START TASK INPUTS

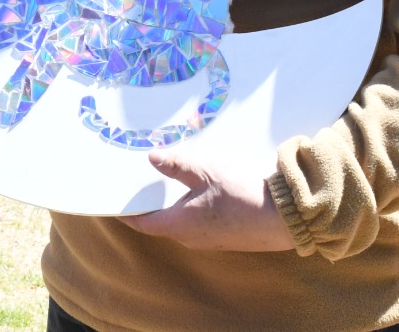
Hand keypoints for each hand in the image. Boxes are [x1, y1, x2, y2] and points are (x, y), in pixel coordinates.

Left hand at [120, 152, 295, 251]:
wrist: (284, 217)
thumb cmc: (241, 194)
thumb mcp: (205, 171)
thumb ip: (176, 165)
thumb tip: (151, 158)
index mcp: (179, 225)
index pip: (142, 222)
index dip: (127, 212)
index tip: (114, 199)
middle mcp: (190, 238)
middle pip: (160, 222)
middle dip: (149, 204)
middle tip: (139, 181)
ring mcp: (209, 240)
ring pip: (181, 222)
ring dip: (172, 204)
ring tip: (165, 180)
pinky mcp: (226, 237)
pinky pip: (199, 223)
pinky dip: (191, 207)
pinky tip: (197, 189)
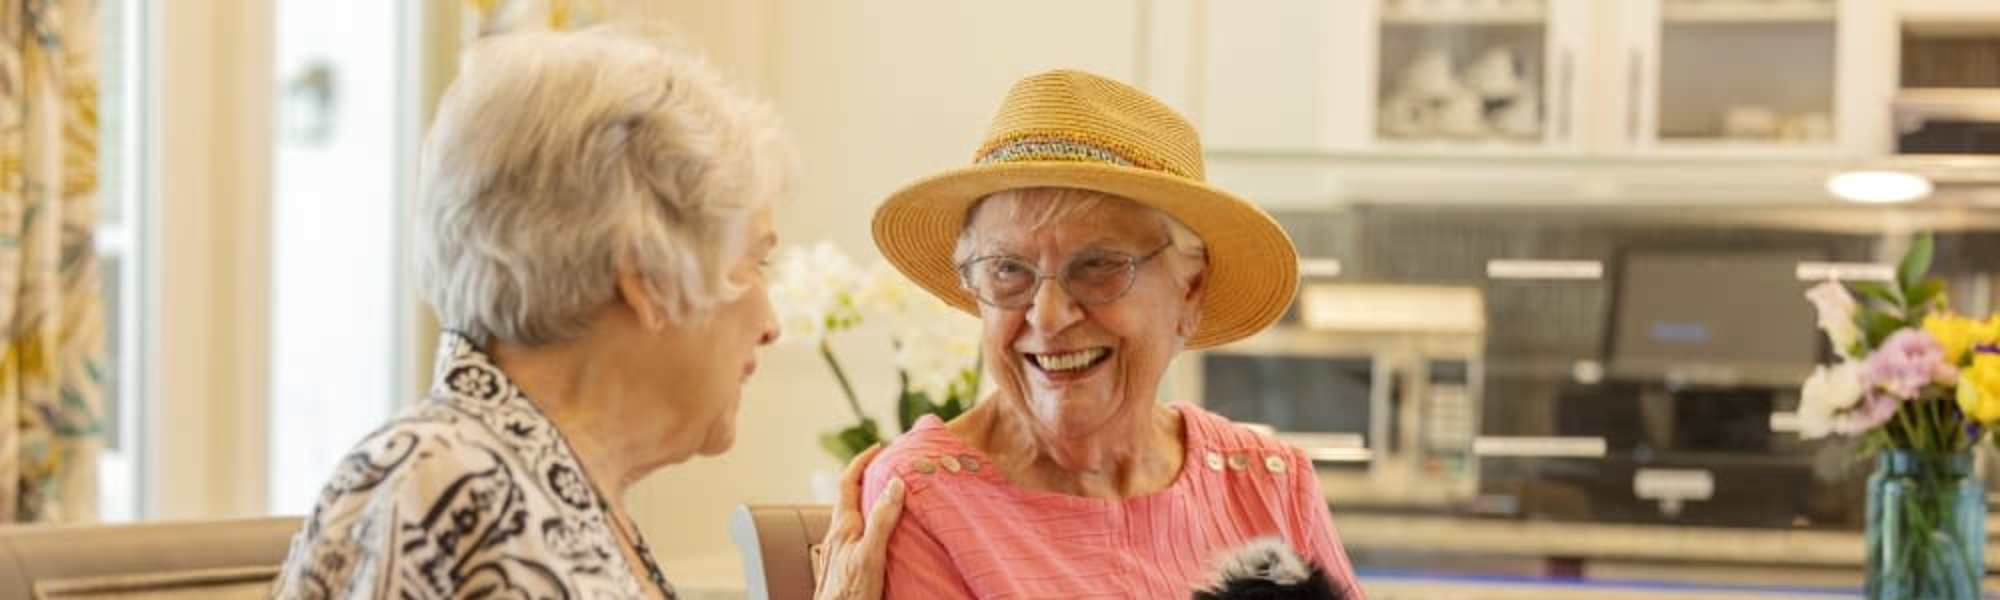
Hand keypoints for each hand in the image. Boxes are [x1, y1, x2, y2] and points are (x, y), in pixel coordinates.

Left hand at [813, 445, 904, 599]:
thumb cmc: (850, 593)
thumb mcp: (871, 553)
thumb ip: (882, 519)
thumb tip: (894, 483)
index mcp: (843, 526)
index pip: (847, 483)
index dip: (861, 462)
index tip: (877, 448)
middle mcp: (837, 535)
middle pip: (848, 497)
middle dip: (865, 479)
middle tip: (885, 468)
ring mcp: (838, 551)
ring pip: (852, 517)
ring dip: (867, 502)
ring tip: (887, 497)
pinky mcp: (842, 565)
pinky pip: (855, 534)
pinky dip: (868, 523)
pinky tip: (878, 535)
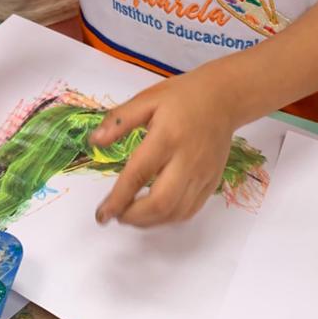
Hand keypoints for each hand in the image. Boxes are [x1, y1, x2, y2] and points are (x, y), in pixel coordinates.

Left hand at [89, 64, 238, 226]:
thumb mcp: (147, 99)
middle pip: (161, 203)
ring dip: (150, 222)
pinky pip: (190, 210)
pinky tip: (154, 211)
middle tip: (116, 215)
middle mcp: (187, 159)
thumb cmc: (182, 96)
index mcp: (167, 137)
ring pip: (176, 212)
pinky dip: (169, 218)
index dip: (118, 199)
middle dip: (134, 217)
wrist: (223, 98)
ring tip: (131, 215)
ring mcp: (203, 174)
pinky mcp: (212, 182)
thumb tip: (94, 142)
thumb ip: (119, 121)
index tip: (102, 214)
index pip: (139, 175)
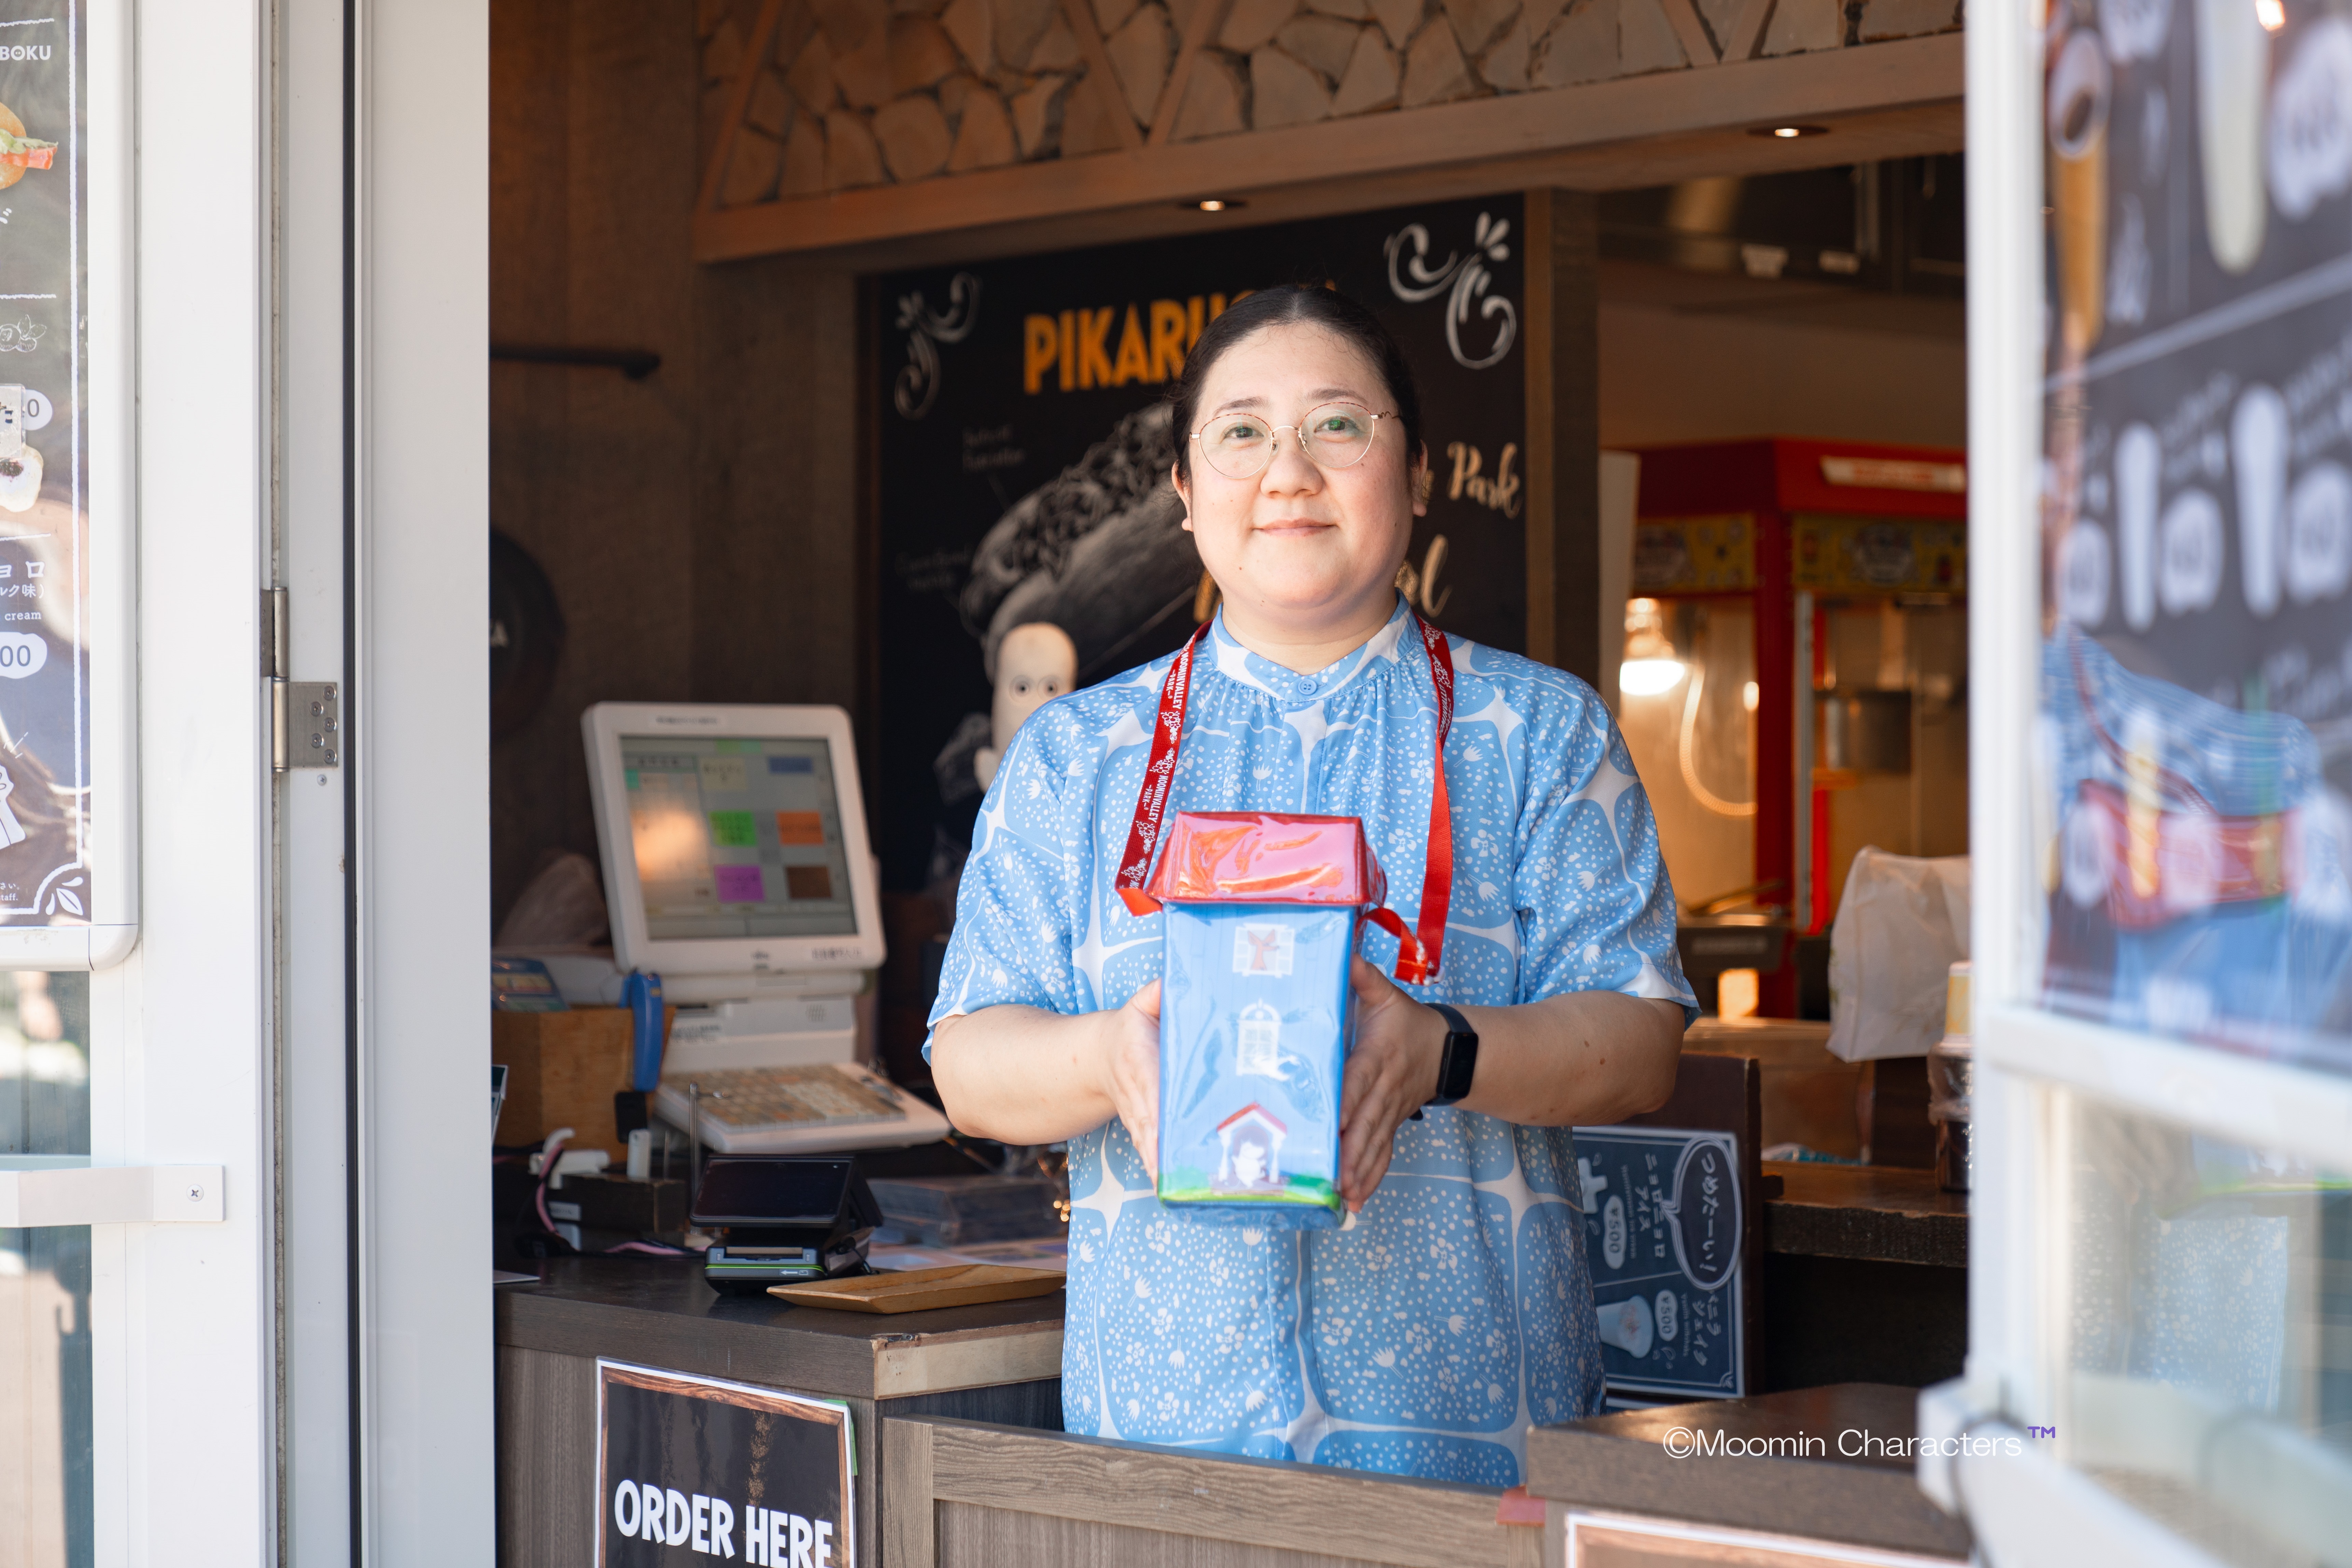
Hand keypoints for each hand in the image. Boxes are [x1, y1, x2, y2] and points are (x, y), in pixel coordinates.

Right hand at [1095, 980, 1163, 1172]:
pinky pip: (1150, 1150)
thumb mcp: (1142, 1004)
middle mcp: (1137, 1093)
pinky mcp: (1143, 1129)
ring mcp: (1139, 1115)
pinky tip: (1168, 1186)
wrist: (1100, 1057)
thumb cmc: (1132, 1029)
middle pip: (1148, 1121)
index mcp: (1139, 1060)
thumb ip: (1158, 993)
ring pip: (1148, 1141)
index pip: (1149, 1082)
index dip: (1155, 1104)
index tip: (1162, 1123)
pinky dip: (1157, 1167)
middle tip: (1168, 1166)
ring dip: (1157, 1162)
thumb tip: (1177, 980)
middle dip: (1157, 1144)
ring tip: (1170, 1182)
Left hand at [1337, 958, 1446, 1212]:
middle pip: (1367, 1124)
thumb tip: (1344, 955)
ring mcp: (1390, 1113)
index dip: (1349, 1102)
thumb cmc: (1408, 1023)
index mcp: (1376, 1058)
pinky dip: (1371, 1178)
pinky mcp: (1392, 1126)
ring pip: (1375, 1145)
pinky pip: (1383, 1155)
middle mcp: (1383, 1091)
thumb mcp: (1387, 996)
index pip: (1360, 1081)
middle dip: (1351, 1152)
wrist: (1449, 1050)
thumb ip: (1363, 978)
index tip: (1337, 1123)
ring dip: (1359, 1172)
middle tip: (1333, 1178)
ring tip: (1342, 1197)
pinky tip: (1355, 1201)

END TASK INPUTS

TRY IT: Please filter the entries for the word "Left" and copy the lines that have it.

YOUR RESPONSE:
Left hand at [120, 152, 295, 251]:
Left hand at [813, 445, 904, 599]:
Left hand at [89, 64, 238, 226]:
Left hand at [1337, 958, 1446, 1212]:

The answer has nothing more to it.